Par un mémoire en défense enregistré le 10 octobre 2023, la commune de Toulouse, représentée par Me Constans, conclut, à titre principal, à l’irrecevabilité de la requête, à titre subsidiaire, au rejet de la requête, et à la condamnation de M. B à lui verser la somme de 1 500 euros sur le fondement des dispositions de l’article L. 761- 1 du code de justice administrative.
Elle soutient que :
— la requête est irrecevable pour cause de tardiveté ;
— et les moyens soulevés par M. B ne sont pas fondés.
M. B bénéficie de l’aide juridictionnelle totale par une décision du 14 février 2022.
Vu les autres pièces du dossier.
Vu :
— le code des relations entre le public et l’administration ;
— le code général de la propriété des personnes publiques ;
— le code général des collectivités territoriales ;
— la loi n° 91-647 du 10 juillet 1991 ;
— le décret n° 2020-1717 du 28 décembre 2020 ;
— l’arrêté du maire de la commune de Toulouse du 27 septembre 2013 portant règlementation des marchés de plein vent de la mairie de Toulouse ;
— le code de justice administrative.
Les parties ont été régulièrement averties du jour de l’audience.
Ont été entendus au cours de l’audience publique :
— le rapport de Mme Soddu ;
— les conclusions de Mme Nègre-Le Guillou, rapporteure publique ;
— et les observations de Me Duarte, substituant Me Constans, et représentant la commune de Toulouse.
Considérant ce qui suit :
1. M. A B bénéficiait depuis le 14 octobre 2009 d’une autorisation d’occuper un emplacement sur le marché de plein vent des allées de Jules Guesdes sur la commune de Toulouse, afin d’y exercer l’activité de vente d’articles de bazar. Par un arrêté du 3 février 2021, C de la commune de Toulouse a décidé de retirer l’autorisation d’occupation de l’emplacement qui lui avait été attribuée. Par sa requête, M. B demande au tribunal d’annuler l’arrêté du 3 février 2021, ensemble la décision du 1er juin 2021 portant refus de son recours gracieux.

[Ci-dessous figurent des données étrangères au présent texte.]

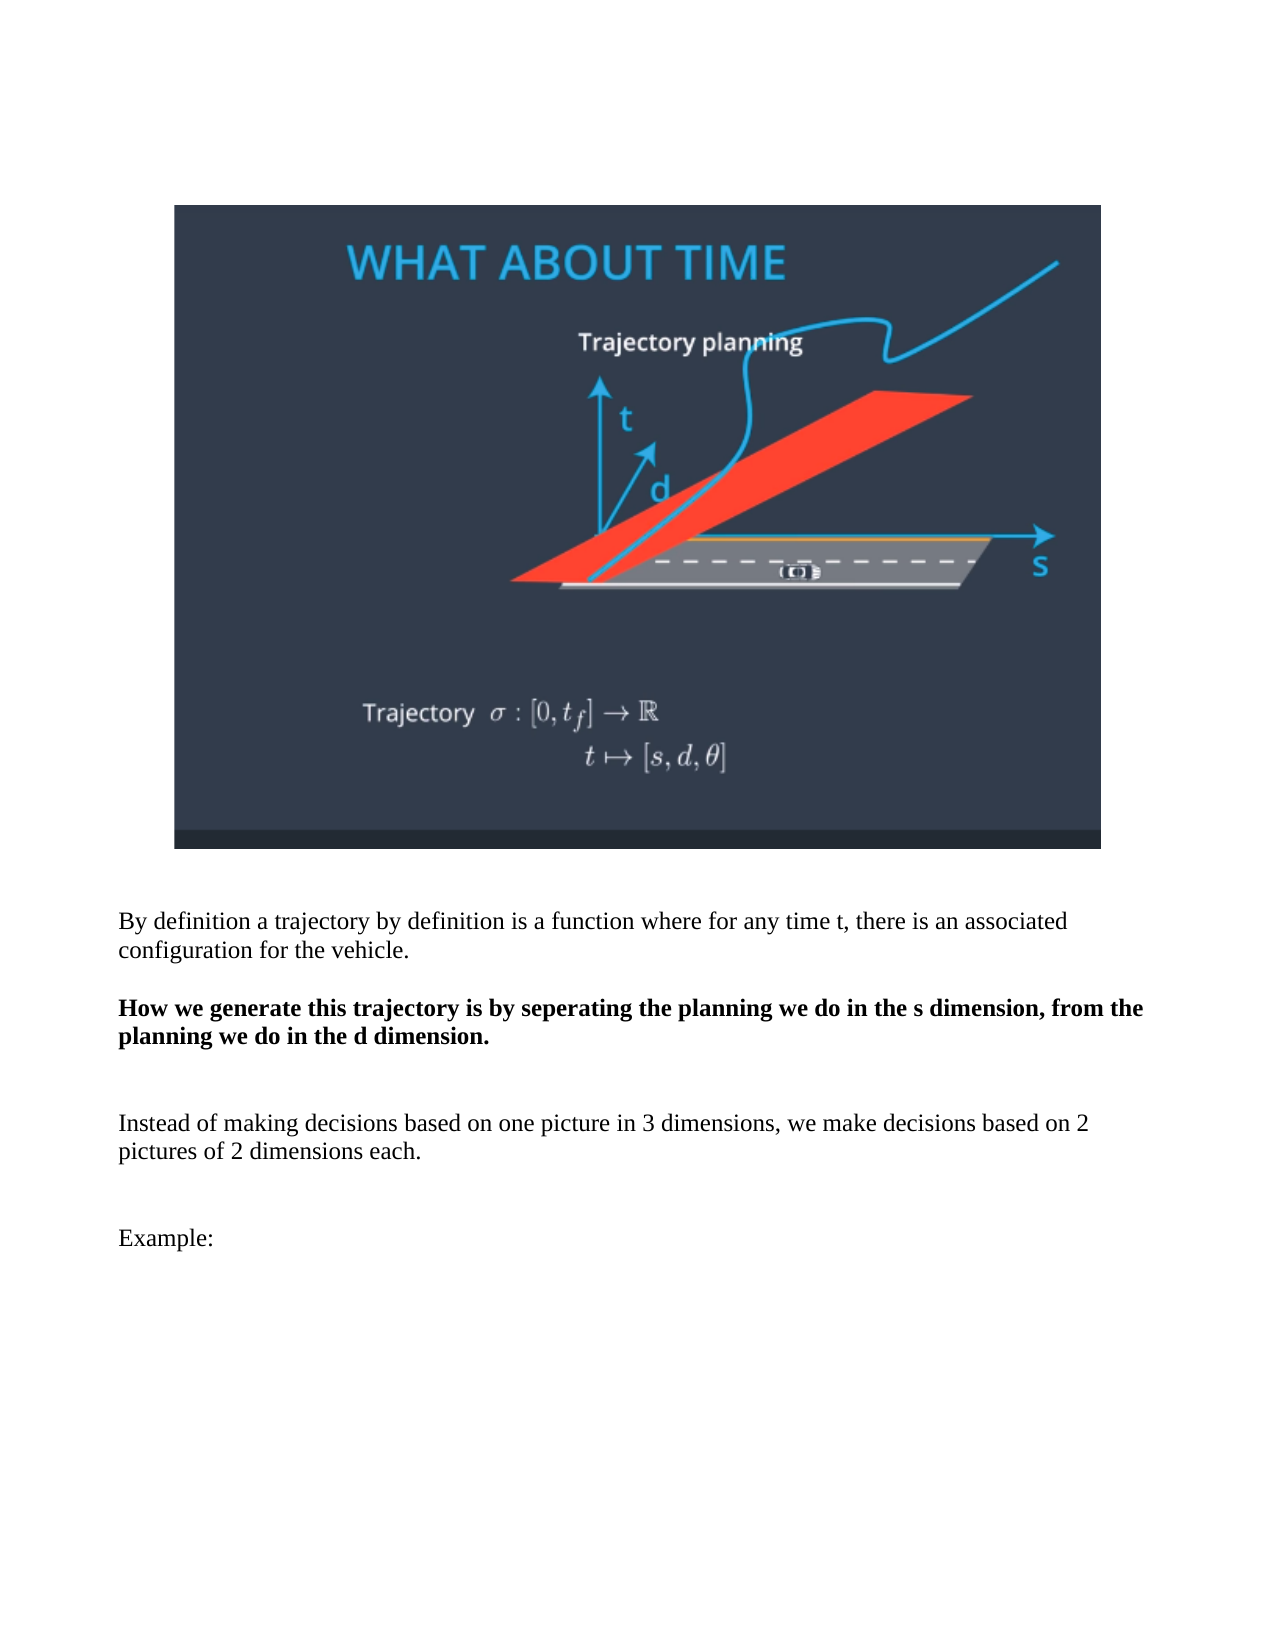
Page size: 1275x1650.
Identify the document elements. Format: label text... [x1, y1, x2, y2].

text How we generate this trajectory is by seperating the planning we do in the s dimension, from the planning we do in the d dimension. [118, 993, 1157, 1050]
text Example: [118, 1223, 1157, 1251]
text Instead of making decisions based on one picture in 3 dimensions, we make decisions based on 2 pictures of 2 dimensions each. [118, 1108, 1157, 1165]
picture [174, 205, 1101, 849]
text By definition a trajectory by definition is a function where for any time t, there is an associated configuration for the vehicle. [118, 906, 1157, 964]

Sur la fin de non-recevoir opposée en défense :
2. Aux termes de l’article R. 421-1 du code de justice administrative : « La juridiction ne peut être saisie que par voie de recours formé contre une décision, et ce, dans les deux mois à partir de la notification ou de la publication de la décision attaquée. (). Aux termes de l’article R. 421-5 du même code : » Les délais de recours contre une décision administrative ne sont opposables qu’à la condition d’avoir été mentionnés, ainsi que les voies de recours, dans la notification de la décision. ".
3. Il incombe à l’administration, lorsqu’elle oppose une fin de non-recevoir tirée de la tardiveté d’une action introduite devant une juridiction administrative, d’établir la date à laquelle la décision attaquée a été régulièrement notifiée à l’intéressé.

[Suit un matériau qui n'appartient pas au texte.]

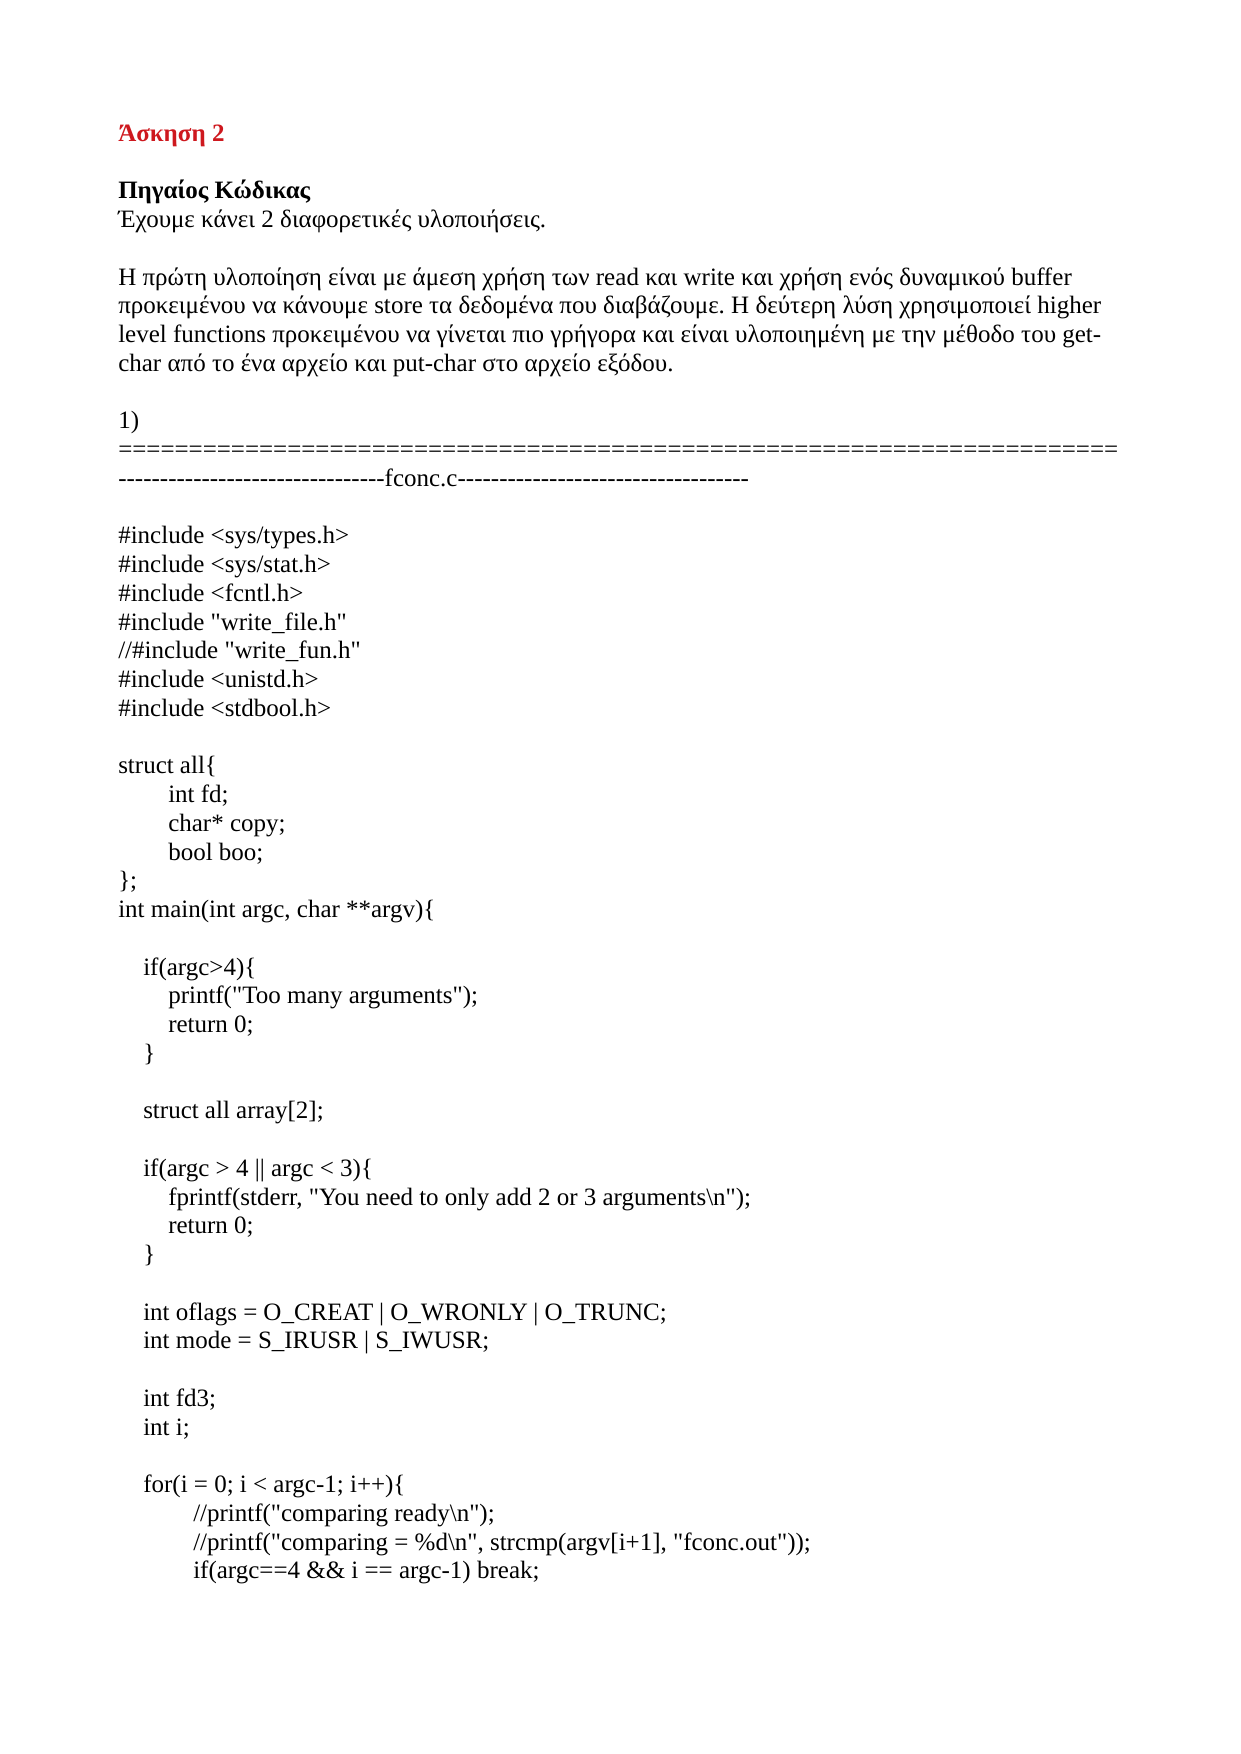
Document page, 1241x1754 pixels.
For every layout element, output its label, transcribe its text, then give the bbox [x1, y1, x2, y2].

text #include <unistd.h> [118, 664, 1122, 693]
text struct all{ [118, 751, 1122, 779]
text //printf("comparing = %d\n", strcmp(argv[i+1], "fconc.out")); [118, 1527, 1122, 1556]
text //#include "write_fun.h" [118, 636, 1122, 664]
text Άσκηση 2 [118, 118, 1122, 147]
text } [118, 1239, 1122, 1268]
text if(argc>4){ [118, 952, 1122, 981]
text Η πρώτη υλοποίηση είναι με άμεση χρήση των read και write και χρήση ενός δυναμικού buffer προκειμένου να κάνουμε store τα δεδομένα που διαβάζουμε. Η δεύτερη λύση χρησιμοποιεί higher level functions προκειμένου να γίνεται πιο γρήγορα και είναι υλοποιημένη με την μέθοδο του get-char από το ένα αρχείο και put-char στο αρχείο εξόδου. [118, 262, 1122, 377]
text #include <sys/types.h> [118, 521, 1122, 549]
text #include <sys/stat.h> [118, 549, 1122, 578]
text bool boo; [118, 837, 1122, 866]
text //printf("comparing ready\n"); [118, 1498, 1122, 1527]
text int fd3; [118, 1383, 1122, 1412]
text if(argc > 4 || argc < 3){ [118, 1153, 1122, 1182]
text char* copy; [118, 808, 1122, 837]
text printf("Too many arguments"); [118, 981, 1122, 1009]
text --------------------------------fconc.c----------------------------------- [118, 463, 1122, 492]
text for(i = 0; i < argc-1; i++){ [118, 1469, 1122, 1498]
text int main(int argc, char **argv){ [118, 894, 1122, 923]
text Έχουμε κάνει 2 διαφορετικές υλοποιήσεις. [118, 204, 1122, 233]
text if(argc==4 && i == argc-1) break; [118, 1556, 1122, 1584]
text }; [118, 866, 1122, 894]
text int i; [118, 1412, 1122, 1441]
text return 0; [118, 1211, 1122, 1239]
text int mode = S_IRUSR | S_IWUSR; [118, 1326, 1122, 1354]
text 1) ======================================================================= [118, 406, 1122, 463]
text int fd; [118, 779, 1122, 808]
text fprintf(stderr, "You need to only add 2 or 3 arguments\n"); [118, 1182, 1122, 1211]
text return 0; [118, 1009, 1122, 1038]
text #include "write_file.h" [118, 607, 1122, 636]
text #include <fcntl.h> [118, 578, 1122, 607]
text struct all array[2]; [118, 1096, 1122, 1124]
text #include <stdbool.h> [118, 693, 1122, 722]
text Πηγαίος Κώδικας [118, 176, 1122, 204]
text } [118, 1038, 1122, 1067]
text int oflags = O_CREAT | O_WRONLY | O_TRUNC; [118, 1297, 1122, 1326]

4. Le principe de sécurité juridique, qui implique que ne puissent être remises en cause sans condition de délai des situations consolidées par l’effet du temps, fait obstacle à ce que puisse être contestée indéfiniment une décision administrative individuelle qui a été notifiée à son destinataire, ou dont il est établi, à défaut d’une telle notification, que celui-ci en a eu connaissance. En une telle hypothèse, si le non-respect de l’obligation d’informer l’intéressé sur les voies et délais de recours, ou l’absence de preuve qu’une telle information a bien été fournie, ne permet pas que lui soient opposés les délais de recours fixés par le code de justice administrative, le destinataire de la décision ne peut exercer de recours juridictionnel au-delà d’un délai raisonnable. En règle générale et sauf circonstances particulières, dont se prévaudrait le requérant, ce délai ne saurait, sous réserve de l’exercice de recours administratifs pour lesquels les textes prévoient des délais particuliers, excéder un an à compter de la date à laquelle une décision expresse lui a été notifiée ou de la date à laquelle il est établi qu’il en a eu connaissance.

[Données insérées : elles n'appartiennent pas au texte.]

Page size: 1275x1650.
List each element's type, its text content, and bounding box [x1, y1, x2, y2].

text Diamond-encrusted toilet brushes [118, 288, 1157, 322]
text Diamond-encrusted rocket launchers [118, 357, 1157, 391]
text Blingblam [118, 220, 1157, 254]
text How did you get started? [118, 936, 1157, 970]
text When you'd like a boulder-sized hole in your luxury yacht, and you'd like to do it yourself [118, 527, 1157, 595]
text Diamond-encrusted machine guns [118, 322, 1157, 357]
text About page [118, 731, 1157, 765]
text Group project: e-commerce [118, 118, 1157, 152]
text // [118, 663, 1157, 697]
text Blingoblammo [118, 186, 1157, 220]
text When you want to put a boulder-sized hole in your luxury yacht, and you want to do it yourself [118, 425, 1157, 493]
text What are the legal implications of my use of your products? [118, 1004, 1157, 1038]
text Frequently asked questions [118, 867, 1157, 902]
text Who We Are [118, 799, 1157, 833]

5. La présentation, dans le délai imparti pour introduire un recours contentieux contre une décision administrative, d’un recours administratif, gracieux ou hiérarchique, contre cette décision a pour effet d’interrompre ce délai. Il en va notamment ainsi lorsque, faute de respect de l’obligation d’informer l’intéressé sur les voies et délais de recours, le délai dont dispose le destinataire de la décision pour exercer le recours juridictionnel est le délai découlant de la règle énoncée au point précédent. Lorsque le recours administratif fait l’objet d’une décision explicite de rejet, un nouveau délai de recours commence à courir à compter de la date de notification de cette décision. Si la notification de la décision de rejet du recours administratif n’est pas elle-même assortie d’une information sur les voies et délais de recours, l’intéressé dispose de nouveau, à compter de cette notification, du délai découlant de la règle énoncée au point précédent pour saisir le juge.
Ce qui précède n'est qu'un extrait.